Credit crunch Christmas
Published: 07 February, 2009
Centres across the UK have been looking for ways of cutting the cost of Christmas 2009 without losing the essential sparkle. Graham Parker investigates some economical options
The credit crunch may be affecting people’s choices of grottos and lighting but for one centre, the downturn has inspired a more community based approach to ensure nobody lost out last Christmas. At Saxon Square Shopping Centre in Christchurch, Dorset, the grotto this year was offered free to the public, thanks to the support of community groups, tenants and strong support of the landlord.
The grotto was open at Saxon Square for the final weekend and the week leading up to Christmas and was manned by a team of volunteers from a local church. The centre’s landlord allowed the use of a vacant unit and ensured that marketing material was distributed throughout the centre to raise awareness of the scheme. As a result, over 24 families an hour visited the grotto while it was on site.
Centre manager, Bryan Taylor, says the economical climate prompted a more creative use of resources. “This strategy was born out of necessity. As many centre managers in charge of smaller schemes will agree, when you have a small marketing budget you have to be creative in the way in which you use it.”
And at the Hildreds centre in Skegness the management team has long made a virtue of necessity and built their own Christmas decorations. So successful have they become that they are even selling displays to other centres.
“This year’s Christmas displays and the Santa’s grotto were the most popular yet,” says deputy centre manager Steve Andrews. “65 per cent of visitors seeing Santa were from outside of our catchment area, with the furthest coming from Canada.”
The Canadians had been visiting family in Nottingham, who recommended the Hildreds as the place to go if they wanted to experience a traditional Christmas while they were in the UK.
Andrews makes all of the displays himself out of polystyrene, hand carved with a wire brush and then covered in cement to give them a hard coat. They are then hand painted to finish. “They are very popular and every one’s a one-off,” he says.
The displays this year were based upon three lands: the grotto was based upon Alice in Wonderland with Tweedle Dum and Tweedle Dee, the March Hare and Mad Hatter, the Queen of Hearts, the White Rabbit and the Cheshire cat. Visitors could pass through a rabbit hole and into Wonderland, walk across a giant chess board and visit Santa in his enchanted Christmas Tree Grotto that was covered in heart, diamond, club and spade symbols.
The Hildreds Centre offers a traditional Christmas.
The next display was the Land of Narnia and this showed a typical snow scene along with Aslan the Lion, the wicked Snow Queen and an animated white fur-covered Santa who read the Chronicles of Narnia to his visitors.

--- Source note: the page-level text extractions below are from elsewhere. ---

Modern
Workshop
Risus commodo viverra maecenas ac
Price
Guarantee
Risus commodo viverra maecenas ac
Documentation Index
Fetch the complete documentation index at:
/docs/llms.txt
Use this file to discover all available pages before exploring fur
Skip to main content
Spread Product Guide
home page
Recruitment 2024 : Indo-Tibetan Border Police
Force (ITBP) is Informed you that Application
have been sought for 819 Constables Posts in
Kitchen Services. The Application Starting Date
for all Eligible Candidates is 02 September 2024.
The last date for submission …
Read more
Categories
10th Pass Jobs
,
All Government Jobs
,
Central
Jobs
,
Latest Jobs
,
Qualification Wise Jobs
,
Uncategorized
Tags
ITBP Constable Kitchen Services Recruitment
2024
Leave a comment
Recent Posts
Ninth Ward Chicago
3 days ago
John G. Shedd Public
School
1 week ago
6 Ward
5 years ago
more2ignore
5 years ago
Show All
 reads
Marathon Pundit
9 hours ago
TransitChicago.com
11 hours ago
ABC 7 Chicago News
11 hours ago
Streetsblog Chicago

The final display was the Land of Oz and this showed the cowardly lion, the brainless scarecrow and the loveable tin man alongside a 7ft-tall animated snowman who danced a merry jig.

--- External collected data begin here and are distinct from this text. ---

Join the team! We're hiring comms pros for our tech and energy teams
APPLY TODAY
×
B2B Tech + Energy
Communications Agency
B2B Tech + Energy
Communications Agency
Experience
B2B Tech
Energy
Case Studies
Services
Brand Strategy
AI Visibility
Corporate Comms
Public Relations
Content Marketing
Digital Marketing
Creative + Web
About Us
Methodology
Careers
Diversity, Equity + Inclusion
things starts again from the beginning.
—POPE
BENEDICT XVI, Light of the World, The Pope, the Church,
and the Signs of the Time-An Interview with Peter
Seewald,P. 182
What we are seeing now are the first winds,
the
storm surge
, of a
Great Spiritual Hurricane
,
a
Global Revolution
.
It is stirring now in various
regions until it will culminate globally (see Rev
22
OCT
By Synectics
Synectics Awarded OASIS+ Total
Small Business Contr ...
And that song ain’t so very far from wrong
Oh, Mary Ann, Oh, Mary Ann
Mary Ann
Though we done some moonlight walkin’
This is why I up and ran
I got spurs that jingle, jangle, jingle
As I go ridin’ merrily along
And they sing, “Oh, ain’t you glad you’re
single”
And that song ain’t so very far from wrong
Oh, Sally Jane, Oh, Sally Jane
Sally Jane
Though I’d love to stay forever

And for Andrews, Christmas is turning into a lucrative sideline. “I have sold several displays to other centres this year and have received good feedback from the centre managers about how well received they were by their customers,” he says.

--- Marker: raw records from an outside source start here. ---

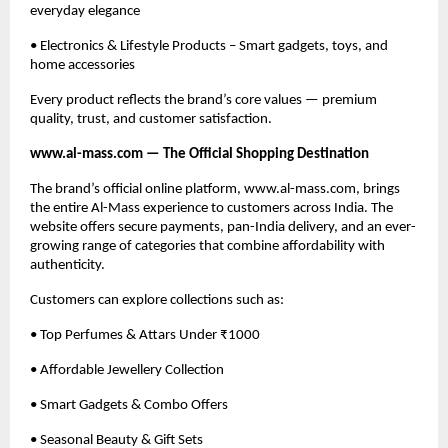
everyday elegance
• Electronics & Lifestyle Products – Smart gadgets, toys, and
home accessories
Every product reflects the brand’s core values — premium
quality, trust, and customer satisfaction.
www.al-mass.com — The Official Shopping Destination
The brand’s official online platform, www.al-mass.com, brings
the entire Al-Mass experience to customers across India. The
website offers secure payments, pan-India delivery, and an ever-
growing range of categories that combine affordability with
authenticity.
Customers can explore collections such as:
• Top Perfumes & Attars Under ₹1000
• Affordable Jewellery Collection
• Smart Gadgets & Combo Offers
• Seasonal Beauty & Gift Sets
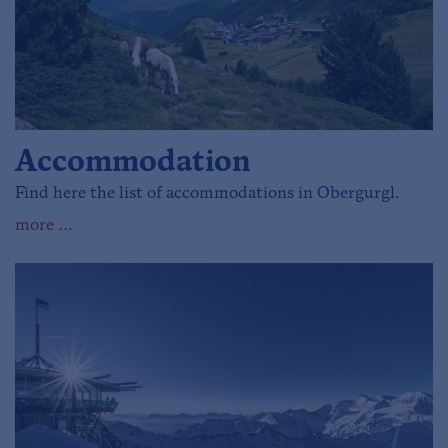
Accommodation
Find here the list of accommodations in Obergurgl.
more …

Queensmere Observatory in Slough, owned and managed by Criterion Capital, also kept a firm eye on the bottom line when it launched two very clever marketing schemes to help drive footfall and increase spend with retailers over the Christmas period.
The first scheme was the Christmas grotto, launched on November 20 to coincide with the Christmas light switch on event. The grotto was marketed as free for a family of up to three children and two adults. All visitors had to do was present £50 of receipts from the retailers within the centre and between the opening day and Christmas Eve, over 5,000 visitors passed through the grotto doors into Santa’s magic kingdom. The receipts produced showed the grotto had generated £260,750 of spend with the centre’s retailers.
And on December 18 QueensmereObservatory opened a temporary ice rink in the centre’s Town Square, which worked along the same principles as the grotto. For a family of up to three children and two adults to use the rink for up to 20 minutes, £30 of receipts from the centre or the high street needed to be presented. The rink was open every day until January 4, with receipts totalling £422,730.
Centre director Paul Clifford says: “This was the first time we’d tried something like this at QueensmereObservatory. We wanted to give the retailers a helping hand at clawing back some of the losses the whole of the retail industry saw in the months prior to Christmas. As well as encouraging visitors to the centre initially, it also gave retailers the opportunity to up-sell for free entry the attractions.”
And there was also positive spin-off for the centre as a whole: year-on-year the footfall figures for December 2008 were only marginally down on December 2007, but month-on-month they showed a 45 per cent increase on November.
“Naturally, we can’t know whether this was all due to the attractions or exactly how much more was spent because of the grotto and the ice rink,” Clifford accepts, “but with the total expenditure for the two attractions amounting to almost £750,000 and the feedback from the centres retailers all being very positive, it’s certainly something we will be discussing with our marketing team for this year.”